Document passage:
Based on the reliability of differential expression, not fold change, candidate gene lists were generated using both the modified PM-only and GCOS methods; 908 potential candidate genes were identified for the PM-only method and 364 for GCOS. There are 239 genes common between the two methods, with 669 unique to PM-only and 125 unique to GCOS (see Supplementary Fig. 3). Although a list of 125 reliable genes was unique to GCOS, nearly all either (a) demonstrated <2 SD change in PM-only method analysis or (b) did not map to either reference or mRNA sequences. As a result, they were not examined further, as would be the criteria when selecting genes for down-stream analysis.
A list of 669 reliable genes was unique to the PM-only method, not identified as differentially expressed using GCOS; we suspected that this list consisted of genes, previously determined to be either absent or contain high MM intensity probes relative to the corresponding PM probes. Detailed analysis of the data show that, of the 669 probesets, 157 probesets are designated as absent on all 8 chips using GCOS. Another more than 100 probesets include MM > PM probes. There are also additional 98 probesets, different from the probesets above, containing only 1–3 present calls in the 8 chips, these probesets are likely to be removed from GCOS analysis. In a separate study (data not shown), we examined targets designated as absent and present in 182 hybridizations on the U133 plus 2.0 GenechipTM, using diverse biological sample types. We found that 15 485 probes (28% of the total probesets on the chip) were ‘absent’ in 90% of the chips (164 out of 182 chips). Total 82% of these targets had valid annotations. These data lead us to suspect that the ‘absent’ designation may, in part, be related to the GCOS analysis, as these targets are consistently absent regardless of the biological sample types examined. Some 100 probesets included in the 669, were included in the group of 28% absent probesets. Variance introduced by the MM likely contributes to our failure to detect reliable candidate genes when using GCOS. We cannot determine the precise contribution of all MM probes compared to high intensity MM probes as this would require complete interrogation of the GCOS algorithm, of which we do not have access.

Problems to solve:
[1] Answer the following about the passage comparing the PM-only and GCOS methods, one line each.
(a) How many candidate genes were common to both methods?
(b) Of the 669 probesets unique to the PM-only method, how many were designated as absent on all 8 chips using GCOS?
(c) In the separate study of 182 hybridizations, how many probes were 'absent' in 90% of the chips?
[2] Continue the passage comparing the PM-only and GCOS methods, starting immediately after its final sentence.

Information given:
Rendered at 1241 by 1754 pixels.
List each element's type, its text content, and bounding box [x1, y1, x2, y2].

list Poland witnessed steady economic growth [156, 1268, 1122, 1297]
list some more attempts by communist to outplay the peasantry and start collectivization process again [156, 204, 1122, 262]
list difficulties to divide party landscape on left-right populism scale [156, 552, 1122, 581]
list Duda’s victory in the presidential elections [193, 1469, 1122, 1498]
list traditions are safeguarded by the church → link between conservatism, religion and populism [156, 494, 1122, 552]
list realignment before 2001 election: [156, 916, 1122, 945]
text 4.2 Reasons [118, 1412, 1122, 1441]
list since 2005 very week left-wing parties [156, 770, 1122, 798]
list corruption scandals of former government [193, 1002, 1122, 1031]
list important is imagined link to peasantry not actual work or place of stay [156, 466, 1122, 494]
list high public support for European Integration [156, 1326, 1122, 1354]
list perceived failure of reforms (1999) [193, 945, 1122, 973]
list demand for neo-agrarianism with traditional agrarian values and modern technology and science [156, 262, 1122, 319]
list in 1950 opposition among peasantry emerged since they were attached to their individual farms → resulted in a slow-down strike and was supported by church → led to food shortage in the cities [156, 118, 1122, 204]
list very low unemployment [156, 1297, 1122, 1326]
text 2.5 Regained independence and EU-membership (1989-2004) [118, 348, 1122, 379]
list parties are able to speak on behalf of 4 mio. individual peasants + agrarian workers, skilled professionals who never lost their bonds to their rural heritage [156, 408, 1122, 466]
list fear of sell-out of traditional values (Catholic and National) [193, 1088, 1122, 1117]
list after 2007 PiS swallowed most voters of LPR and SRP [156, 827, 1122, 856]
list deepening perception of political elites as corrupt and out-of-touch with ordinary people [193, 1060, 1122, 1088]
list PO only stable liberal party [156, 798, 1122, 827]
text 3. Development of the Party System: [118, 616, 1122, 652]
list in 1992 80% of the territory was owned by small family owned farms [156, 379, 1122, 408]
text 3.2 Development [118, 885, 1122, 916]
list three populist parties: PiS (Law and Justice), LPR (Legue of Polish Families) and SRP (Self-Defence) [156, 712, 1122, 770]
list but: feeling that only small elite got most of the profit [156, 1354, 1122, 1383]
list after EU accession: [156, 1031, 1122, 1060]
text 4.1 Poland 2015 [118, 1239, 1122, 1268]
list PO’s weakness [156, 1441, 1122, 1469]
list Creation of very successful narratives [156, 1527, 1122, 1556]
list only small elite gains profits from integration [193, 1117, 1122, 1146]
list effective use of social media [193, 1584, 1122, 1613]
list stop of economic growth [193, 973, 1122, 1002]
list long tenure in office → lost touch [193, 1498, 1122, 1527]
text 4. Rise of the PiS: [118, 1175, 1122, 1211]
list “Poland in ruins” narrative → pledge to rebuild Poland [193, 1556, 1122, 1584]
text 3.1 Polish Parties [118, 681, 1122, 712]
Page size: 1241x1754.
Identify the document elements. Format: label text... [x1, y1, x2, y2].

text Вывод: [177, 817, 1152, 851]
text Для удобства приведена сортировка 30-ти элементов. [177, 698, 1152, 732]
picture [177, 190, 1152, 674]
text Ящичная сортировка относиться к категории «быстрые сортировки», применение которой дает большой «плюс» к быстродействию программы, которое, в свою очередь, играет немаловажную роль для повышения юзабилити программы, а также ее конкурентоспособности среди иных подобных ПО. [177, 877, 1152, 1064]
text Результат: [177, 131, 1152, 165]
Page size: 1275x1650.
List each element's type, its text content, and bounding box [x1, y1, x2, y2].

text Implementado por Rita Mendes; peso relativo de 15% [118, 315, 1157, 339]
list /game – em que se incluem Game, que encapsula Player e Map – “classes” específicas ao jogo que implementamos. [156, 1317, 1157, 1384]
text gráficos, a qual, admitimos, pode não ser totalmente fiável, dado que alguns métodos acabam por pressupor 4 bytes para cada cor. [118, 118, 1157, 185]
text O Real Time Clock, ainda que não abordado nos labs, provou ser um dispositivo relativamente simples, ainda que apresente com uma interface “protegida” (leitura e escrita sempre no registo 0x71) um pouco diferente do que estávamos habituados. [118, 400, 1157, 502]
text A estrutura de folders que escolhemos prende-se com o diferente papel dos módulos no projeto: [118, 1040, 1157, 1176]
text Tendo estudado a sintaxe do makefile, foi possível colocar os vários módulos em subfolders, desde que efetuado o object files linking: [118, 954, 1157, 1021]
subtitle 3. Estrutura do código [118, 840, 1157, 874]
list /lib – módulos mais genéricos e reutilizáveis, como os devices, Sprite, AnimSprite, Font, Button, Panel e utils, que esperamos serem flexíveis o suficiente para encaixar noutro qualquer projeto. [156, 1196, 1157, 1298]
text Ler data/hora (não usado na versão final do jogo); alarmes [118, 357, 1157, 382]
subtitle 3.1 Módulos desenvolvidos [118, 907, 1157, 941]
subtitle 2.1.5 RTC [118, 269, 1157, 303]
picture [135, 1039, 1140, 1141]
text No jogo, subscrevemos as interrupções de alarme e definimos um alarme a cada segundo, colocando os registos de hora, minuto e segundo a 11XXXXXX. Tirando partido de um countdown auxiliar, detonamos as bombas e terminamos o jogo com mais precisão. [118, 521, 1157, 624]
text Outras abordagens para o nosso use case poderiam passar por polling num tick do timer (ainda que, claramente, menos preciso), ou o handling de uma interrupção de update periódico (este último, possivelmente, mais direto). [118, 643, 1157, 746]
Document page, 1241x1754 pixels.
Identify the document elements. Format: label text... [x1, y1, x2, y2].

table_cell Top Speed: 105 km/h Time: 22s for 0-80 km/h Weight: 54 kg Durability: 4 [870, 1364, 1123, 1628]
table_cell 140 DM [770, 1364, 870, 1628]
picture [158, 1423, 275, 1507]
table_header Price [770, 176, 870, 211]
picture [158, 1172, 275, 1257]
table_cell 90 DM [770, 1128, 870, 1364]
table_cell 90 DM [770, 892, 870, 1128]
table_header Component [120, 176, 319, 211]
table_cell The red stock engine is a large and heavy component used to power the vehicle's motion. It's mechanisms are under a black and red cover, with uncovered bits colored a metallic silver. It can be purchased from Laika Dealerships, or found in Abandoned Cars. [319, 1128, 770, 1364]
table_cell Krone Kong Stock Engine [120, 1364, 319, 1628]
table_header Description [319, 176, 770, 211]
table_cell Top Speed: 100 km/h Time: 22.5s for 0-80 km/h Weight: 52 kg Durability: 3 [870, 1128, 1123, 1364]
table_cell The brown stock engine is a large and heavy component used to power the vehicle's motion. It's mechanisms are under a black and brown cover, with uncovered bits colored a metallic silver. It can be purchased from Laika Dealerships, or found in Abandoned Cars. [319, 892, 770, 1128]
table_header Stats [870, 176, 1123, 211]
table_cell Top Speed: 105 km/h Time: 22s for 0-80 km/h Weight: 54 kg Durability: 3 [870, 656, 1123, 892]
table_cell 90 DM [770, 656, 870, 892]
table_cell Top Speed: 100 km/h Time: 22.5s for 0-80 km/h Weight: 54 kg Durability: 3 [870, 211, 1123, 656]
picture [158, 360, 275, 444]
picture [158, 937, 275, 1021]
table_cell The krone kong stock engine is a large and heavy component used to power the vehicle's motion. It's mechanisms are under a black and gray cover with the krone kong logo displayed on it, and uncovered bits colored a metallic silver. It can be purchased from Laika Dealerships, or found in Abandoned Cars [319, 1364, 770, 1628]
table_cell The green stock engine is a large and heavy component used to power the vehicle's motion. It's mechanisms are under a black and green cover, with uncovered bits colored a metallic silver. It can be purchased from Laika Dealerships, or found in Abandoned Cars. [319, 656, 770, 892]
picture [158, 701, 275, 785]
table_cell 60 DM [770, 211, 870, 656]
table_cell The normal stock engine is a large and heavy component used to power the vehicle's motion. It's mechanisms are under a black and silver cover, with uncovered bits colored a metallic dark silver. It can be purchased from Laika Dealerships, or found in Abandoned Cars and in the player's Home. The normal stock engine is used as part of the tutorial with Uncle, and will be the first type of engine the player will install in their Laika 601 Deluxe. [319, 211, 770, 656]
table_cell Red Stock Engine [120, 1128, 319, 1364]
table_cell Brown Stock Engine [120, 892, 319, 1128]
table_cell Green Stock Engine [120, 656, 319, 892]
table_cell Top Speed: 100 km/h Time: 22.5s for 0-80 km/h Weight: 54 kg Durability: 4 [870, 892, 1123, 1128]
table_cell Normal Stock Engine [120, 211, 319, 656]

Answers:
[1]
(a) 239
(b) 157
(c) 15 485

[2]
For validation of the performance of our analysis method, we performed Quantitative RT-PCR of the genes associated with the modified PM-only method. We randomly chose six genes unique to this method, and performed Quantitative RT-PCR validation. Figure 5 shows gene expression information based on both Quantitative RT-PCR and microarray. Quantitative RT-PCR results were similar to microarray, validating the reliability of the modified PM-only method. These six genes were not considered reliably differentially expressed using the GCOS analysis method.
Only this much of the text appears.